Compassion

For a number of years I have advocated shutting off the news, avoiding the headlines, and generally occupying life with the stuff you can control. Mostly because I myself could not take another lie from an out-of-control Trump lie or his line-up of spineless acolytes who would rather steal women’s control of their own bodies and become internationally know for corruption than stand for truth or humanity. (The average Republican must be in a state of embarrassment and denial that their party has been hoodwinked by such an inept commander, perhaps shamed to wear a heart so white?)

But the daily news doesn’t stop with the bloat-King, it is an around-the-clock barrage of horrific what-ifs and has-beens that generate fear. Since 2020 my stress level moved to anxious, even threatening my physical health, most notably from the 6:00 news hour. So I stopped filling my living room with pundits who are after ratings rather than objectivity. (If you watch cable news you are subjected to loud topics and slant opinions but certainly not vetted news. Your 14 year old could explain the difference between fact and dis-information, but most would rather laugh at a TikTok dog video than explain a world that’s warming straight into extinction, so you are on your own discerning accuracy). I stay away from reading much on social media platforms too even though the average user seems to believe every unverified claim that poses as fact by reposting it. Thankfully, after reading Adam Grant’s New York Times Op-ed piece this week I did manage to better understand my emotional closing down. 

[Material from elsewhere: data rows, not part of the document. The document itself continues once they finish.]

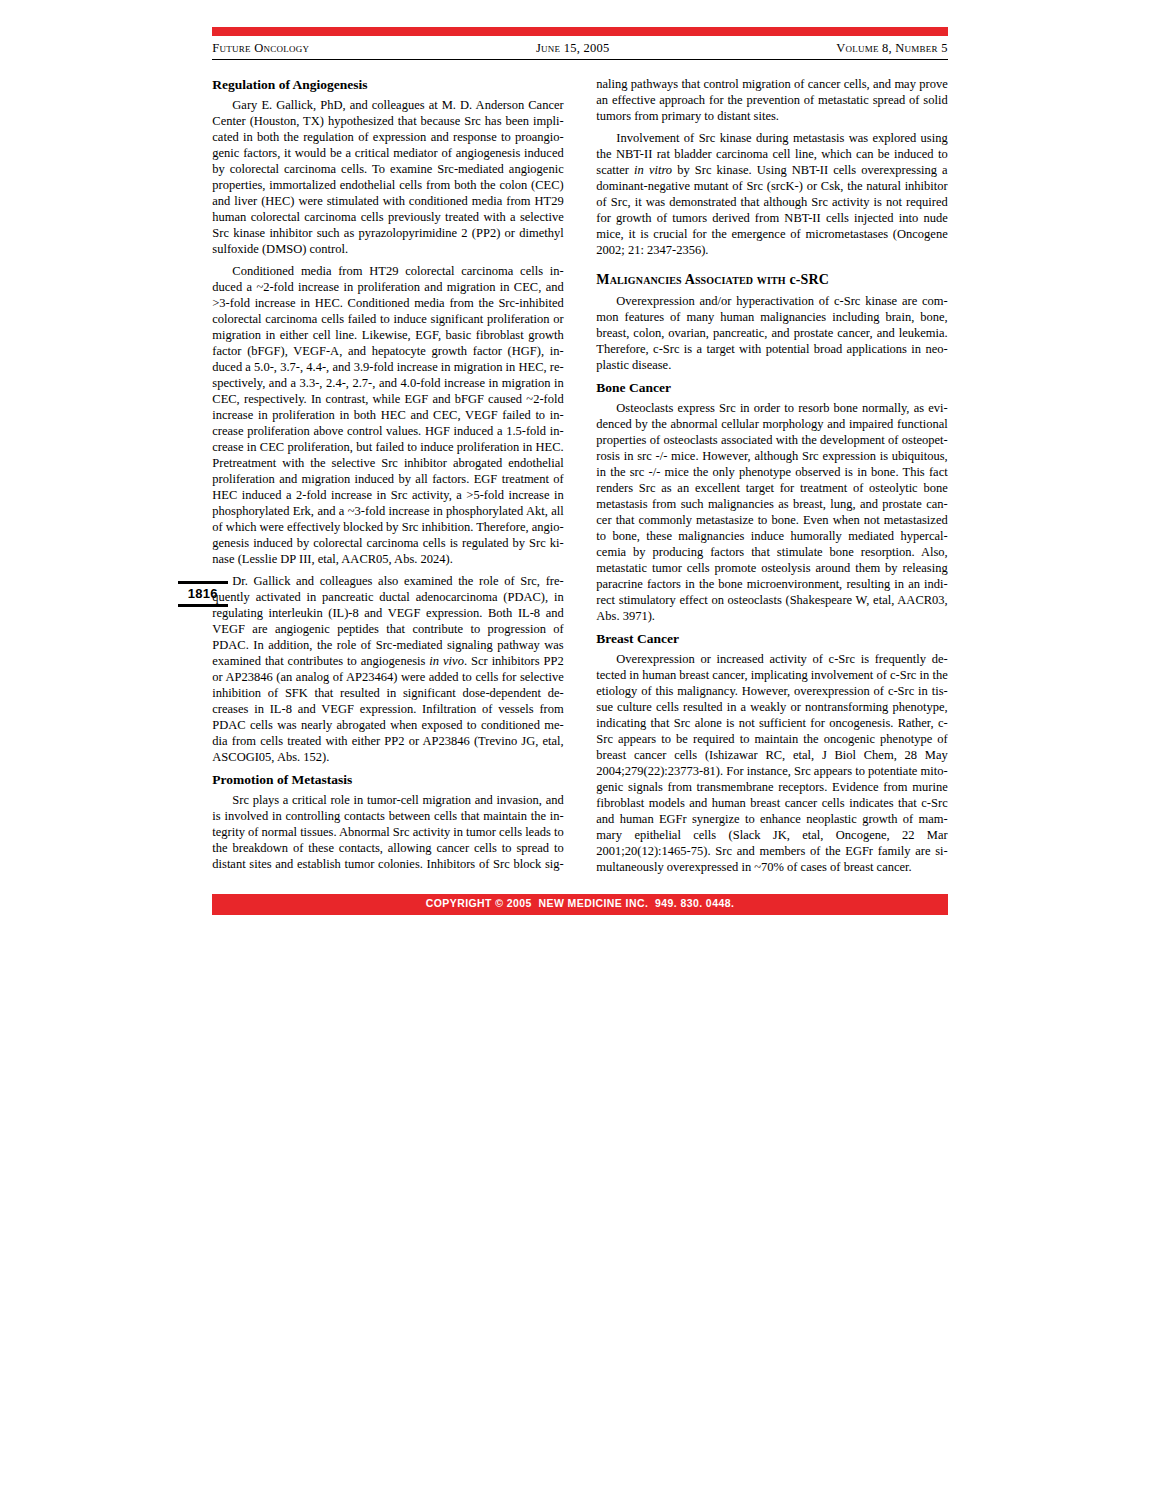Future Oncology
June 15, 2005
Volume 8, Number 5
1816
Regulation of Angiogenesis
Gary E. Gallick, PhD, and colleagues at M. D. Anderson Cancer Center (Houston, TX) hypothesized that because Src has been implicated in both the regulation of expression and response to proangiogenic factors, it would be a critical mediator of angiogenesis induced by colorectal carcinoma cells. To examine Src-mediated angiogenic properties, immortalized endothelial cells from both the colon (CEC) and liver (HEC) were stimulated with conditioned media from HT29 human colorectal carcinoma cells previously treated with a selective Src kinase inhibitor such as pyrazolopyrimidine 2 (PP2) or dimethyl sulfoxide (DMSO) control.
Conditioned media from HT29 colorectal carcinoma cells induced a ~2-fold increase in proliferation and migration in CEC, and >3-fold increase in HEC. Conditioned media from the Src-inhibited colorectal carcinoma cells failed to induce significant proliferation or migration in either cell line. Likewise, EGF, basic fibroblast growth factor (bFGF), VEGF-A, and hepatocyte growth factor (HGF), induced a 5.0-, 3.7-, 4.4-, and 3.9-fold increase in migration in HEC, respectively, and a 3.3-, 2.4-, 2.7-, and 4.0-fold increase in migration in CEC, respectively. In contrast, while EGF and bFGF caused ~2-fold increase in proliferation in both HEC and CEC, VEGF failed to increase proliferation above control values. HGF induced a 1.5-fold increase in CEC proliferation, but failed to induce proliferation in HEC. Pretreatment with the selective Src inhibitor abrogated endothelial proliferation and migration induced by all factors. EGF treatment of HEC induced a 2-fold increase in Src activity, a >5-fold increase in phosphorylated Erk, and a ~3-fold increase in phosphorylated Akt, all of which were effectively blocked by Src inhibition. Therefore, angiogenesis induced by colorectal carcinoma cells is regulated by Src kinase (Lesslie DP III, etal, AACR05, Abs. 2024).
Dr. Gallick and colleagues also examined the role of Src, frequently activated in pancreatic ductal adenocarcinoma (PDAC), in regulating interleukin (IL)-8 and VEGF expression. Both IL-8 and VEGF are angiogenic peptides that contribute to progression of PDAC. In addition, the role of Src-mediated signaling pathway was examined that contributes to angiogenesis in vivo. Scr inhibitors PP2 or AP23846 (an analog of AP23464) were added to cells for selective inhibition of SFK that resulted in significant dose-dependent decreases in IL-8 and VEGF expression. Infiltration of vessels from PDAC cells was nearly abrogated when exposed to conditioned media from cells treated with either PP2 or AP23846 (Trevino JG, etal, ASCOGI05, Abs. 152).
Promotion of Metastasis
Src plays a critical role in tumor-cell migration and invasion, and is involved in controlling contacts between cells that maintain the integrity of normal tissues. Abnormal Src activity in tumor cells leads to the breakdown of these contacts, allowing cancer cells to spread to distant sites and establish tumor colonies. Inhibitors of Src block signaling pathways that control migration of cancer cells, and may prove an effective approach for the prevention of metastatic spread of solid tumors from primary to distant sites.
Involvement of Src kinase during metastasis was explored using the NBT-II rat bladder carcinoma cell line, which can be induced to scatter in vitro by Src kinase. Using NBT-II cells overexpressing a dominant-negative mutant of Src (srcK-) or Csk, the natural inhibitor of Src, it was demonstrated that although Src activity is not required for growth of tumors derived from NBT-II cells injected into nude mice, it is crucial for the emergence of micrometastases (Oncogene 2002; 21: 2347-2356).
Malignancies Associated with c-SRC
Overexpression and/or hyperactivation of c-Src kinase are common features of many human malignancies including brain, bone, breast, colon, ovarian, pancreatic, and prostate cancer, and leukemia. Therefore, c-Src is a target with potential broad applications in neoplastic disease.
Bone Cancer
Osteoclasts express Src in order to resorb bone normally, as evidenced by the abnormal cellular morphology and impaired functional properties of osteoclasts associated with the development of osteopetrosis in src -/- mice. However, although Src expression is ubiquitous, in the src -/- mice the only phenotype observed is in bone. This fact renders Src as an excellent target for treatment of osteolytic bone metastasis from such malignancies as breast, lung, and prostate cancer that commonly metastasize to bone. Even when not metastasized to bone, these malignancies induce humorally mediated hypercalcemia by producing factors that stimulate bone resorption. Also, metastatic tumor cells promote osteolysis around them by releasing paracrine factors in the bone microenvironment, resulting in an indirect stimulatory effect on osteoclasts (Shakespeare W, etal, AACR03, Abs. 3971).
Breast Cancer
Overexpression or increased activity of c-Src is frequently detected in human breast cancer, implicating involvement of c-Src in the etiology of this malignancy. However, overexpression of c-Src in tissue culture cells resulted in a weakly or nontransforming phenotype, indicating that Src alone is not sufficient for oncogenesis. Rather, c-Src appears to be required to maintain the oncogenic phenotype of breast cancer cells (Ishizawar RC, etal, J Biol Chem, 28 May 2004;279(22):23773-81). For instance, Src appears to potentiate mitogenic signals from transmembrane receptors. Evidence from murine fibroblast models and human breast cancer cells indicates that c-Src and human EGFr synergize to enhance neoplastic growth of mammary epithelial cells (Slack JK, etal, Oncogene, 22 Mar 2001;20(12):1465-75). Src and members of the EGFr family are simultaneously overexpressed in ~70% of cases of breast cancer.
Copyright © 2005 New Medicine Inc. 949. 830. 0448.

As a parent and teacher, I often feel powerless when those under my care suffer from the mounting hostility and hatred in the world. In Grant’s essay, “That Numbness You’re Feeling? There’s a Word for It” he discusses the difference between apathy and empathetic distress, a state of mind that I have moved into. “Empathic distress explains why many people have checked out in the wake of these tragedies. The small gestures they could make seem like an exercise in futility. Giving to charity feels like a drop in the ocean. Posting on social media is poking a hornet’s nest. Having concluded that nothing they do will make a difference, they start to become indifferent.” Our medical professionals, teachers, service providers, and frankly, most Americans, have drifted into this numb state of mind, shutting down into a state of despair. 

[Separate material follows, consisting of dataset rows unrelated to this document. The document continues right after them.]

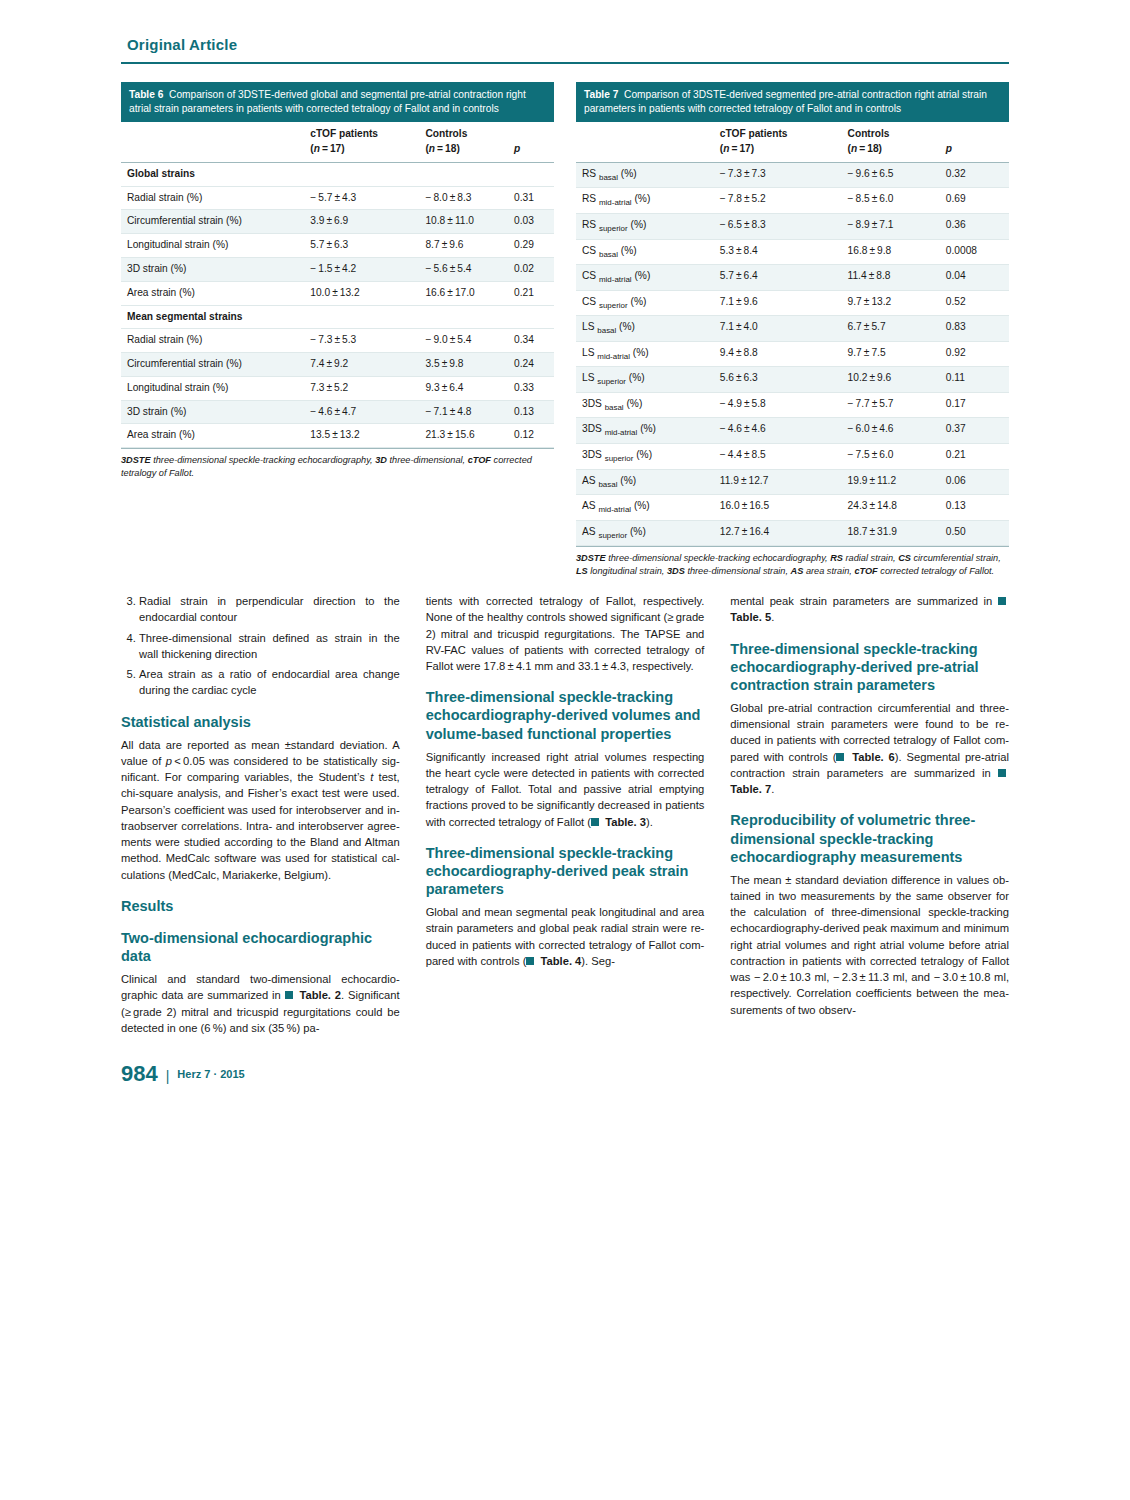Original Article
Table 6 Comparison of 3DSTE-derived global and segmental pre-atrial contraction right atrial strain parameters in patients with corrected tetralogy of Fallot and in controls
| | cTOF patients ( n = 17) | Controls ( n = 18) | p |
| --- | --- | --- | --- |
| Global strains |
| Radial strain (%) | − 5.7 ± 4.3 | − 8.0 ± 8.3 | 0.31 |
| Circumferential strain (%) | 3.9 ± 6.9 | 10.8 ± 11.0 | 0.03 |
| Longitudinal strain (%) | 5.7 ± 6.3 | 8.7 ± 9.6 | 0.29 |
| 3D strain (%) | − 1.5 ± 4.2 | − 5.6 ± 5.4 | 0.02 |
| Area strain (%) | 10.0 ± 13.2 | 16.6 ± 17.0 | 0.21 |
| Mean segmental strains |
| Radial strain (%) | − 7.3 ± 5.3 | − 9.0 ± 5.4 | 0.34 |
| Circumferential strain (%) | 7.4 ± 9.2 | 3.5 ± 9.8 | 0.24 |
| Longitudinal strain (%) | 7.3 ± 5.2 | 9.3 ± 6.4 | 0.33 |
| 3D strain (%) | − 4.6 ± 4.7 | − 7.1 ± 4.8 | 0.13 |
| Area strain (%) | 13.5 ± 13.2 | 21.3 ± 15.6 | 0.12 |
3DSTE three-dimensional speckle-tracking echocardiography, 3D three-dimensional, cTOF corrected tetralogy of Fallot.
Table 7 Comparison of 3DSTE-derived segmented pre-atrial contraction right atrial strain parameters in patients with corrected tetralogy of Fallot and in controls
| | cTOF patients ( n = 17) | Controls ( n = 18) | p |
| --- | --- | --- | --- |
| RS basal (%) | − 7.3 ± 7.3 | − 9.6 ± 6.5 | 0.32 |
| RS mid-atrial (%) | − 7.8 ± 5.2 | − 8.5 ± 6.0 | 0.69 |
| RS superior (%) | − 6.5 ± 8.3 | − 8.9 ± 7.1 | 0.36 |
| CS basal (%) | 5.3 ± 8.4 | 16.8 ± 9.8 | 0.0008 |
| CS mid-atrial (%) | 5.7 ± 6.4 | 11.4 ± 8.8 | 0.04 |
| CS superior (%) | 7.1 ± 9.6 | 9.7 ± 13.2 | 0.52 |
| LS basal (%) | 7.1 ± 4.0 | 6.7 ± 5.7 | 0.83 |
| LS mid-atrial (%) | 9.4 ± 8.8 | 9.7 ± 7.5 | 0.92 |
| LS superior (%) | 5.6 ± 6.3 | 10.2 ± 9.6 | 0.11 |
| 3DS basal (%) | − 4.9 ± 5.8 | − 7.7 ± 5.7 | 0.17 |
| 3DS mid-atrial (%) | − 4.6 ± 4.6 | − 6.0 ± 4.6 | 0.37 |
| 3DS superior (%) | − 4.4 ± 8.5 | − 7.5 ± 6.0 | 0.21 |
| AS basal (%) | 11.9 ± 12.7 | 19.9 ± 11.2 | 0.06 |
| AS mid-atrial (%) | 16.0 ± 16.5 | 24.3 ± 14.8 | 0.13 |
| AS superior (%) | 12.7 ± 16.4 | 18.7 ± 31.9 | 0.50 |
3DSTE three-dimensional speckle-tracking echocardiography, RS radial strain, CS circumferential strain, LS longitudinal strain, 3DS three-dimensional strain, AS area strain, cTOF corrected tetralogy of Fallot.
Radial strain in perpendicular direction to the endocardial contour
Three-dimensional strain defined as strain in the wall thickening direction
Area strain as a ratio of endocardial area change during the cardiac cycle
Statistical analysis
All data are reported as mean ±standard deviation. A value of p < 0.05 was considered to be statistically significant. For comparing variables, the Student’s t test, chi-square analysis, and Fisher’s exact test were used. Pearson’s coefficient was used for interobserver and intraobserver correlations. Intra- and interobserver agreements were studied according to the Bland and Altman method. MedCalc software was used for statistical calculations (MedCalc, Mariakerke, Belgium).
Results
Two-dimensional echocardiographic data
Clinical and standard two-dimensional echocardiographic data are summarized in Table. 2. Significant (≥ grade 2) mitral and tricuspid regurgitations could be detected in one (6 %) and six (35 %) pa-
tients with corrected tetralogy of Fallot, respectively. None of the healthy controls showed significant (≥ grade 2) mitral and tricuspid regurgitations. The TAPSE and RV-FAC values of patients with corrected tetralogy of Fallot were 17.8 ± 4.1 mm and 33.1 ± 4.3, respectively.
Three-dimensional speckle-tracking echocardiography-derived volumes and volume-based functional properties
Significantly increased right atrial volumes respecting the heart cycle were detected in patients with corrected tetralogy of Fallot. Total and passive atrial emptying fractions proved to be significantly decreased in patients with corrected tetralogy of Fallot ( Table. 3).
Three-dimensional speckle-tracking echocardiography-derived peak strain parameters
Global and mean segmental peak longitudinal and area strain parameters and global peak radial strain were reduced in patients with corrected tetralogy of Fallot compared with controls ( Table. 4). Seg-
mental peak strain parameters are summarized in Table. 5.
Three-dimensional speckle-tracking echocardiography-derived pre-atrial contraction strain parameters
Global pre-atrial contraction circumferential and three-dimensional strain parameters were found to be reduced in patients with corrected tetralogy of Fallot compared with controls ( Table. 6). Segmental pre-atrial contraction strain parameters are summarized in Table. 7.
Reproducibility of volumetric three-dimensional speckle-tracking echocardiography measurements
The mean ± standard deviation difference in values obtained in two measurements by the same observer for the calculation of three-dimensional speckle-tracking echocardiography-derived peak maximum and minimum right atrial volumes and right atrial volume before atrial contraction in patients with corrected tetralogy of Fallot was − 2.0 ± 10.3 ml, − 2.3 ± 11.3 ml, and − 3.0 ± 10.8 ml, respectively. Correlation coefficients between the measurements of two observ-
984
|
Herz 7 · 2015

But for those of us who still have the care of adolescents or college students we must do better. Adams suggests a different mindset which allows for some hope. “…a growing body of evidence suggests that compassion is healthier for you and kinder to others than empathy: When you see others in pain, instead of causing you to get overloaded and retreat, compassion motivates you to reach out and help.” Grant suggests, a possible way to feel less isolated, less overwhelmed, and empowered. “If you notice that people in your life seem disengaged around an issue that matters to you, it’s worth considering whose pain they might be carrying. Instead of demanding that they do more, it may be time to show them compassion — and help them find compassion for themselves, too. Your small gesture of kindness won’t end the crisis in the Middle East, but it can help someone else. And that can give you the strength to help more.

You still may wish to avoid the news hour or follow every what-if-apocalyptic headline down the rabbit hole of despair, instead building a few avenues to lend support to those around you in need. Start small by focusing on your immediate community: as you gain strength, expand your circle, and let the New Year ring in with compassion.